In Costa Rica, the national dish of gallo pinto has a McDonald’s version. It consists of mixed rice and beans, and is served with scrambled eggs and sour cream.
In addition to McRice, Hong Kong McDonald’s branches offer a particularly wide variety of local items, ranging from pasta soups to mung bean ice cream. Standard items are given a local twist in Wasabi Filet O’Fish and Shogun Burgers. A special bun is used during the Cheung Chau Bun Festival.

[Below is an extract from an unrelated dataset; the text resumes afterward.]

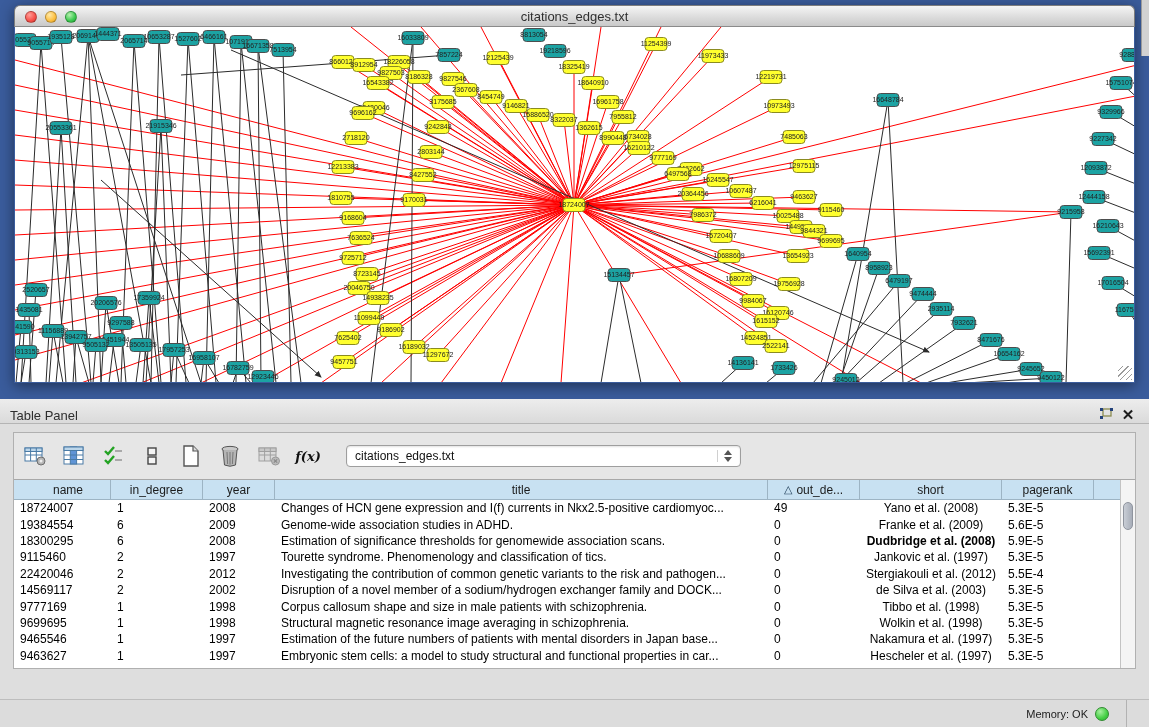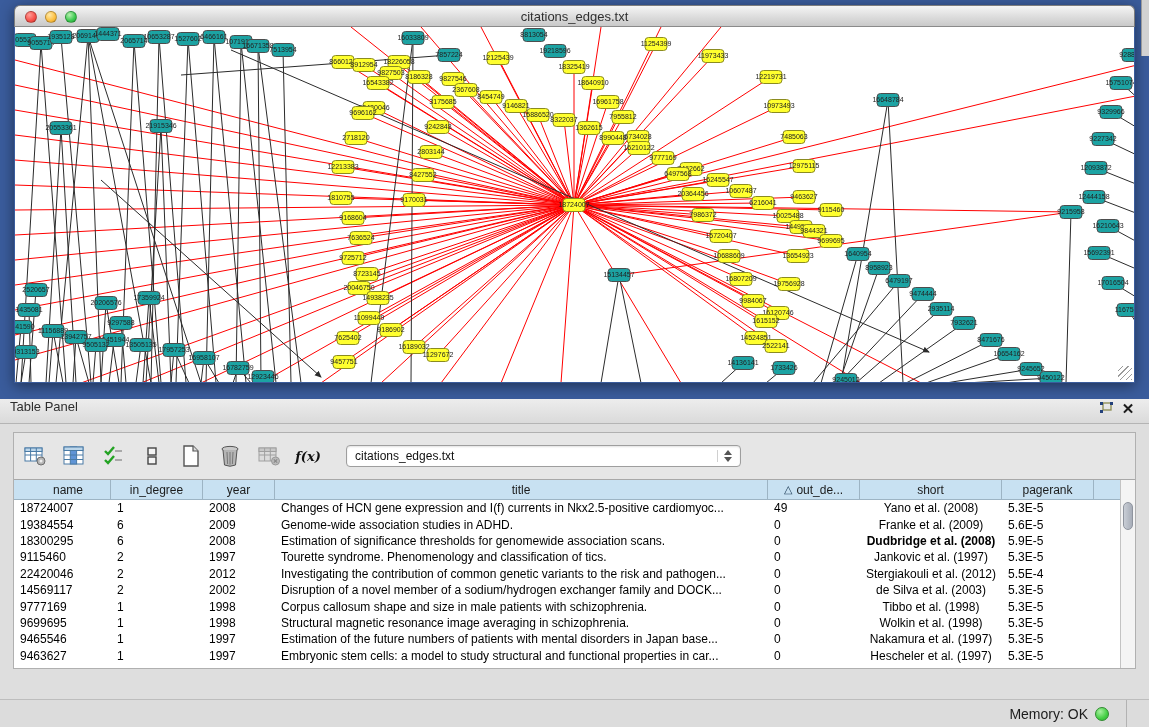"Table Panel" .panel-header { align-items: flex-start -> flex-end }
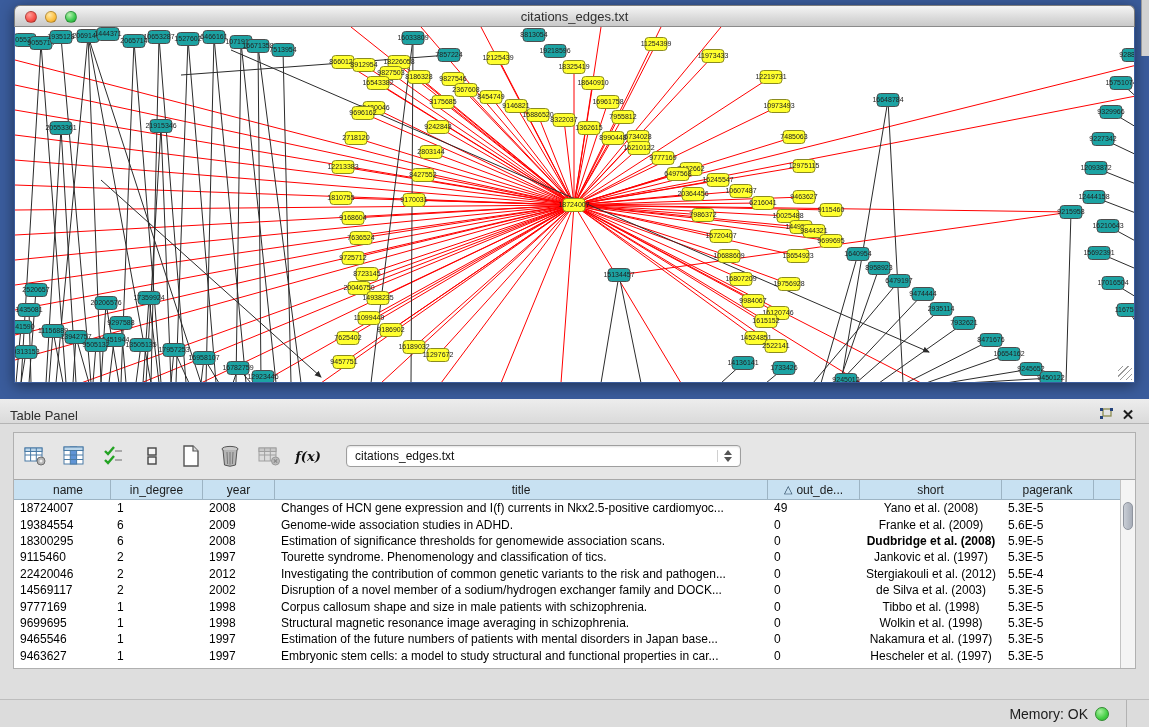"Memory: OK" .memory-label { font-size: 14px -> 11px }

Pasta is also a popular side option in many parts of the world. Many locations from Italy to the Philippines offer spaghetti, twisty pasta, or some other variant on local pasta as part of the standard McDonald’s meal.
= McSoup =
Soup is a very popular item in international McDonald’s locations, but the flavors vary from country to country. In Portugal, the McSoup is Caldo Verde cabbage soup, while corn soup is served in Taiwan.
= McArabia =
This comes in 2 versions: grilled chicken and grilled beef with spices (kofta). The sandwich is served with tomatoes, lettuce, onions, and garlic mayonnaise, all wrapped in a pita. It is available throughout the Middle East, except in Israel.
Other related sandwiches include the McFalafel (“ta’miya”), which is a seasoned, deep-fried ground bean patty with tahina sauce, lettuce, and tomato on a bun. It can be found in Egypt and Iafa, Israel. Israel is also home to the McShwarma and the McKebab, which is made with turkey.
= Kiwiburger =
This nostalgic New Zealand burger is fast developing a cult reputation similar to the McRib’s reputation in the U.S. It adds a fresh egg and beet slices to a standard Quarter Pounder.
The Kiwiburger has been canceled and reintroduced 3 times since its invention in 1991. As of August 17, 2011, it has returned to the New Zealand menu for the fourth time.
= Pies =
McDonald’s pies feature local foods. Some flavors are sometimes available only for a short time, such as Canada’s blueberry maple pie. Taro pie can be found in Thailand, Guam, and Hawai’i. Other flavors include custard (Cyprus), banana (Brazil, Hawaii), corn (Japan), and cheese (Mexico, Guatamala).
= Beverages =
In many parts of Europe, such as Italy and Germany, you can order beer with your McDonald’s meal. Even in these countries, not all McDonald’s locations are licensed to sell alcohol.
Popular local non-alcoholic beverages include Irn-Bru (Scotland) and Inca Kola (Peru). Frozen Coke can be bought in Australia and New Zealand. Green tea is available in China and Japan, as well as green-tea-flavored ice cream and milkshakes.
= McLobster and McCrab =
You can find this lobster sandwich in New England and the east coast of Canada. In eastern parts of Quebec, it is known as the McHomard, after the French word for lobster.
The McCrab is the McDonald’s version of the Chesapeake crabcake. It can be found along the Delmarva Peninsula.
= Oatmeal =
After a successful market test, oatmeal is now available throughout most parts of the eastern U.S. and Canada. Flavors include fruit and brown sugar & maple.
= Spam =
Hawaii is crazy for Spam, and its McDonald’s food is no different. Breakfast meals come with Spam or Portuguese sausage, rice, eggs, and optional pineapple.
The Big Mac Index
The price and relative cost of a Big Mac varies greatly around the world. The Big Mac Index is a tongue-in-cheek measure of purchasing power parity (PPP), based on the cost of a Big Mac or Maharaja Mac in each country. It does not take into account the different size of Big Macs in different countries, or the different meat of a Maharaja Mac.
Its combination of exchange rates with PPP can yield values which are different from the store price. For example, in Norway as of May 2012, the store price of a Big Mac was 96 NKR, which is close to $16.70 USD. In contrast, the PPP- and exchange-adjusted cost of a Big Mac in Norway in 2012 is $6.79.
An even stranger example recently played out in Argentina. In 2011, the Economist claimed that “burgernomics” showed that the average annual rate of burger inflation was nearly double the official rate of inflation. Shortly afterwards, the price of a Big Mac in Argentina became strikingly lower than all other comparable Argentinian McFoods, and stayed that way until June 2012.